Révolte de 1834: le point de vue du commis en soieries Jules Bonnet

Un mois et demi avant que n'éclate la seconde révolte des canuts, Jules Bonnet fait état de l'agitation qui règne dans la Fabrique, en particulier chez les ouvriers fabricants de peluche.

Tu as sans doute été informé de ce qui se passe ici depuis huit jours; aujourd’hui, l’exaltation des esprits chez la classe ouvrière est plus grande que jamais. Les craintes des fabriquants – je veux parler des fabriquants de peluche principalement – sont telles que presque tous ont expédié hors la vile, soit leurs marchandises fabriquées, soit leurs ballots de soie. Is ont agi comme si nous étions à la veille d’un pillage. Je ne puis te dire si leur conduite en cette circonstance est bien raisonnable et si le souvenir des événements de novembre n’augmente pas de beaucoup leur terreur. Ce qu’il y a de bien positif, c’est que les ouvriers comme à cette époque demandent une augmentation de salaire que l’état actuel des affaires, joint à la manière impérieuse dont leurs demandes ont été faites, ne permet pas de leur accorder. Ce qui est vrai encore, c’est que la masse des ouvriers ne veut pas travailler avant que l’on accaisse [sic] à leurs demandes. Les fabriquants, de leur côté, mettent de l’obstination et ne veulent rien accorder.

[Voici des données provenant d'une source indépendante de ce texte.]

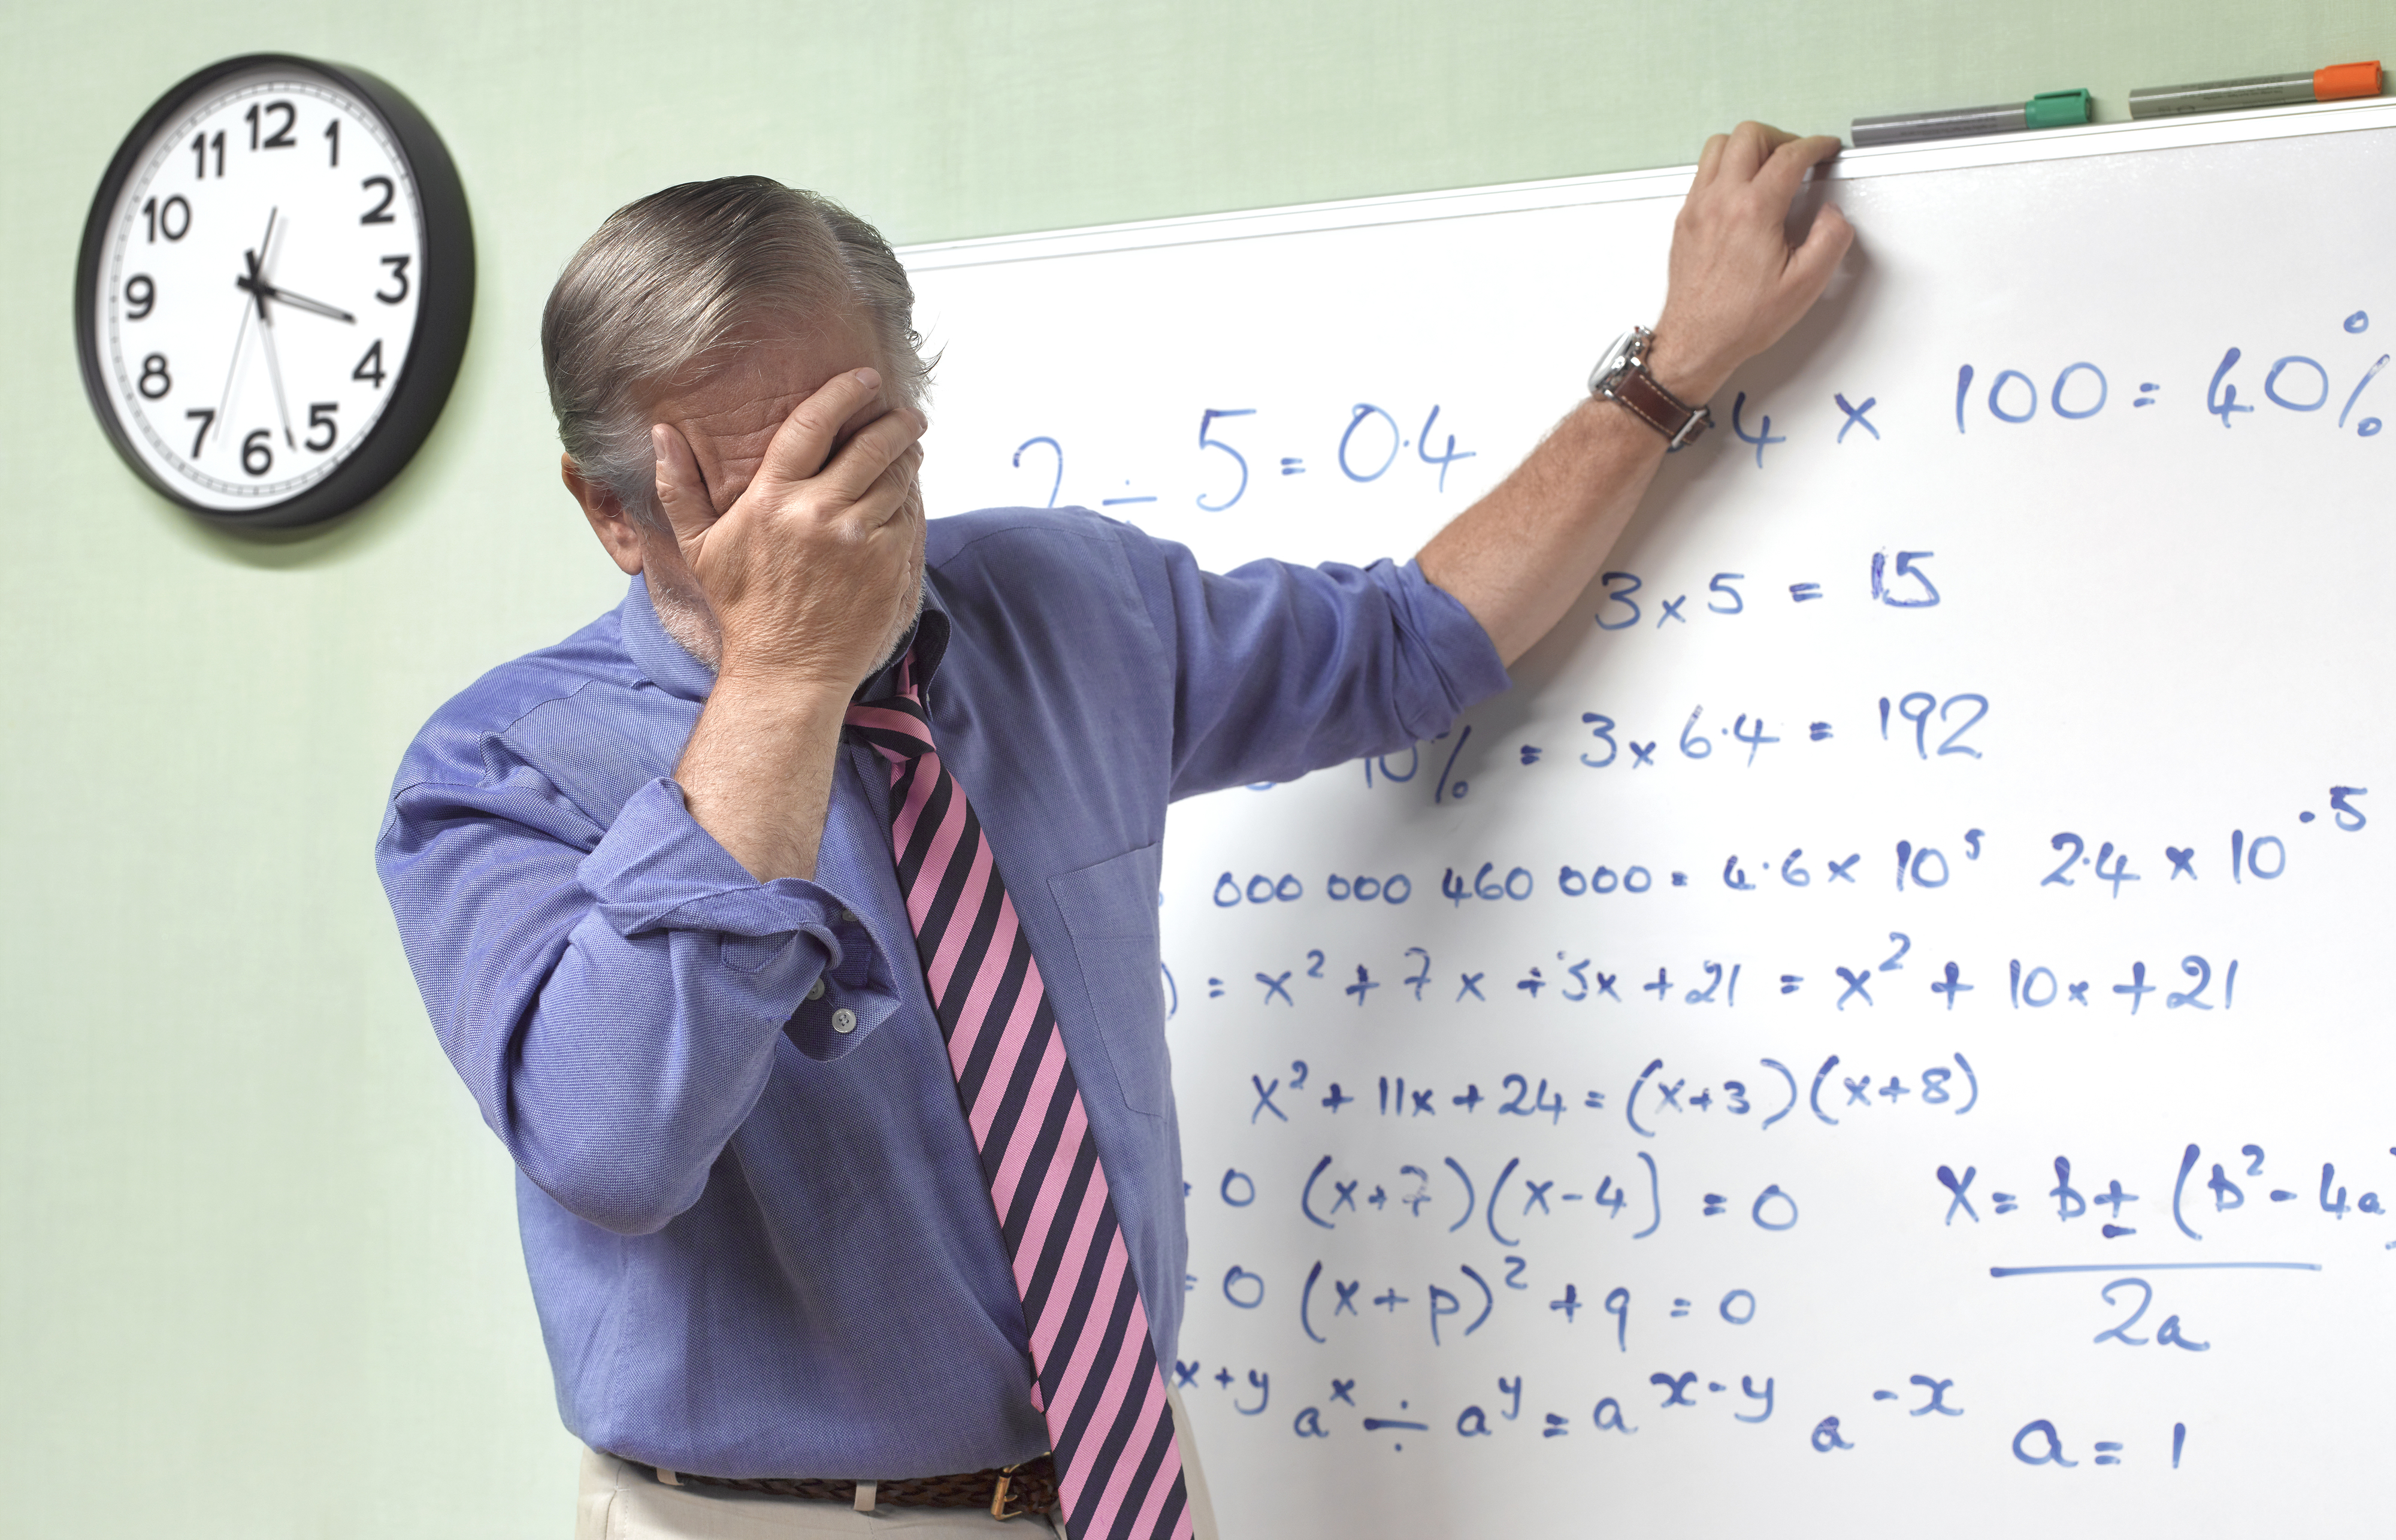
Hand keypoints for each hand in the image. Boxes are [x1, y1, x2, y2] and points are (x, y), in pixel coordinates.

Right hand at [652, 368, 926, 692]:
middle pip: (871, 444)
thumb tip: (661, 432)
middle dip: (894, 421)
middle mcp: (819, 513)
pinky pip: (910, 516)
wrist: (787, 672)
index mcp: (772, 499)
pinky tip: (909, 492)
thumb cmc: (744, 609)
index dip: (843, 393)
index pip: (814, 424)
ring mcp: (860, 539)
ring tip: (910, 446)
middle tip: (906, 413)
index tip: (863, 379)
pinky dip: (913, 498)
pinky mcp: (889, 565)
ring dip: (909, 456)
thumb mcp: (700, 547)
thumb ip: (679, 487)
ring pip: (898, 477)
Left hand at [1649, 123, 1852, 401]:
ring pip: (1719, 146)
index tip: (1825, 150)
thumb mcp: (1805, 284)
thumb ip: (1830, 239)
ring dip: (1748, 147)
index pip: (1790, 155)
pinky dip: (1726, 168)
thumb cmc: (1740, 320)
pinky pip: (1703, 173)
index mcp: (1753, 210)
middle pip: (1749, 135)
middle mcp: (1720, 201)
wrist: (1697, 342)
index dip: (1815, 146)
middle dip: (1780, 138)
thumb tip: (1833, 214)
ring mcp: (1697, 207)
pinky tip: (1741, 188)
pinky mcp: (1685, 219)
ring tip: (1768, 166)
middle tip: (1797, 157)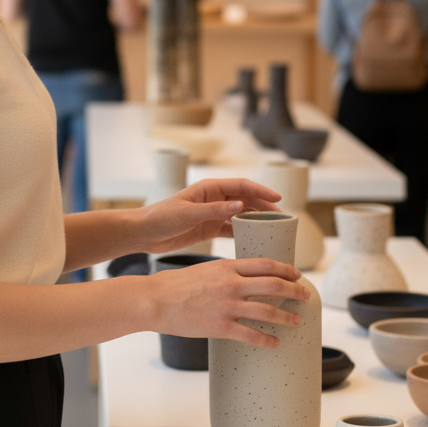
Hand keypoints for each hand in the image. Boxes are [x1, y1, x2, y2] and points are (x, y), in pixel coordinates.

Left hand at [137, 178, 282, 254]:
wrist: (144, 232)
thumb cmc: (161, 217)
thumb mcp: (187, 213)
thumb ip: (213, 210)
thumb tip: (239, 205)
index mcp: (208, 188)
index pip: (241, 186)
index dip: (261, 191)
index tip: (278, 199)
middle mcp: (213, 198)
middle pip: (245, 200)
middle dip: (264, 207)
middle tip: (283, 219)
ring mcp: (213, 213)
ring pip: (241, 214)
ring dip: (257, 220)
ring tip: (274, 230)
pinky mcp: (210, 228)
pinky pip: (232, 228)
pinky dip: (245, 233)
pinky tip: (256, 241)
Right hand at [149, 257, 311, 347]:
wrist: (156, 299)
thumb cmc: (175, 284)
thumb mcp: (204, 269)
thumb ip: (224, 274)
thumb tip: (242, 280)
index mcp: (226, 266)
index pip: (265, 264)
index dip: (286, 269)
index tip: (297, 274)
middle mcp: (231, 284)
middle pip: (274, 284)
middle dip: (295, 290)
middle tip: (306, 295)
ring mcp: (227, 305)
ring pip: (268, 310)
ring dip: (287, 316)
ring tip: (298, 321)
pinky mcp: (221, 326)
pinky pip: (252, 335)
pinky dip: (267, 340)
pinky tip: (275, 343)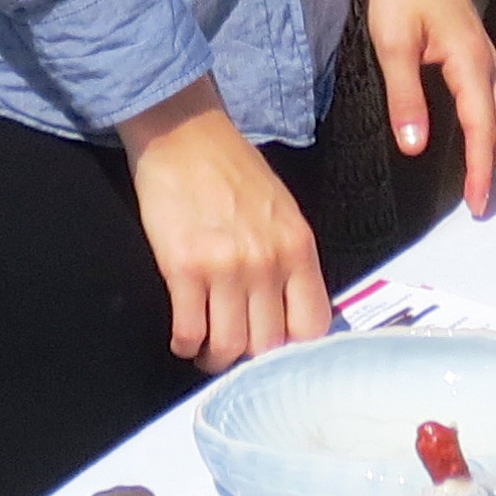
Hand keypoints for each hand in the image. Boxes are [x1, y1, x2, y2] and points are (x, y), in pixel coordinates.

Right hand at [120, 84, 328, 370]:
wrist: (184, 134)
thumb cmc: (231, 169)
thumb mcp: (282, 211)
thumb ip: (290, 260)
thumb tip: (289, 312)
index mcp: (297, 247)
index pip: (311, 327)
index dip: (294, 352)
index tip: (276, 355)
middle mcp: (267, 262)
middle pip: (268, 345)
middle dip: (250, 361)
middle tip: (236, 357)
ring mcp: (226, 266)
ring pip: (228, 346)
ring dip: (214, 359)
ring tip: (206, 352)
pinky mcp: (184, 266)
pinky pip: (189, 330)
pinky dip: (185, 343)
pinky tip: (184, 337)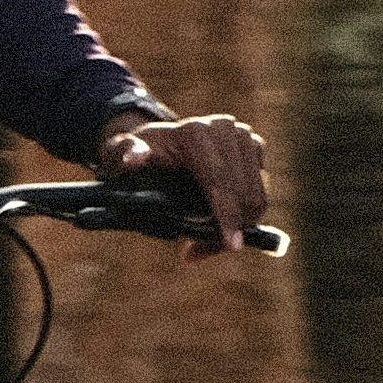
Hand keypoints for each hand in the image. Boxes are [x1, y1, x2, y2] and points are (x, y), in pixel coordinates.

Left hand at [101, 110, 273, 251]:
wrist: (159, 140)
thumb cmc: (138, 152)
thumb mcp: (121, 153)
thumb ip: (124, 154)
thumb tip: (133, 159)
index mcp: (195, 133)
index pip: (218, 179)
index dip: (226, 214)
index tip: (231, 245)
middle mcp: (226, 129)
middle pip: (242, 191)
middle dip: (232, 228)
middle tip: (200, 253)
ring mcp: (244, 137)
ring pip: (256, 195)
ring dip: (240, 226)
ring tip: (207, 245)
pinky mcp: (255, 147)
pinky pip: (261, 191)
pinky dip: (247, 216)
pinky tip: (222, 228)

L’autorité qui a été consultée sur cet état de choses a répondu que les mesures les plus sévères étaient prises et qu’elle ne souffrirait pas la plus légère manifestation hostile. Je vais te dire comment tout cela a commencé.

Le fabricant de soierie Jules Bonnet en 1832
Jules Bonnet en 1832, dessin de Compte-Calix, Collection particulière.

Les ouvriers qui fabriquent la peluche sont convenus entr’eux qu’aucun d’eux ne travaillerait si cet article ne subissait pas une augmentation de 25 %. Comme je te le dis plus haut, on a fait part de cette décision à toutes les fabriques qui traitent ce genre d’étoffes par le moyen d’une lettre ou circulaire menaçante. Plusieurs fabriquants ont, outre cette circulaire, reçu des lettres dans lesquelles il n’était rien moins question que de les pendre (ceci n’est point un bruit, la maison dans laquelle je suis a reçu et la circulaire générale, et les jolies petites lettres). Tu sens que de semblables procédés méritent le mépris, aussi toutes leurs demandes ont été rejetées et on ne leur a tenu aucun compte de leurs prétentions. Indignés de cela, les ouvriers de peluche en trop petit nombre pour se faire à eux seuls justice par la force ont appelé leurs frères (faiseurs de gros de Naples, taffetas, satin etc etc) et depuis jeudi aucun d’eux n’a passé un coup de navette. Enfin, c’est lundi que doit se décider la question. L’opinion générale est qu’il y aura du bruit, fon fait beaucoup de paquets et je vous engage à ne pas croire bien des rapports absurdes, j’aurais soin de vous tenir au courant de tout cela.

Lyon 16 février 1834.


Lettre de Jules Bonnet, jeune commis, à son père à Jujurieux, Papiers Cossieu.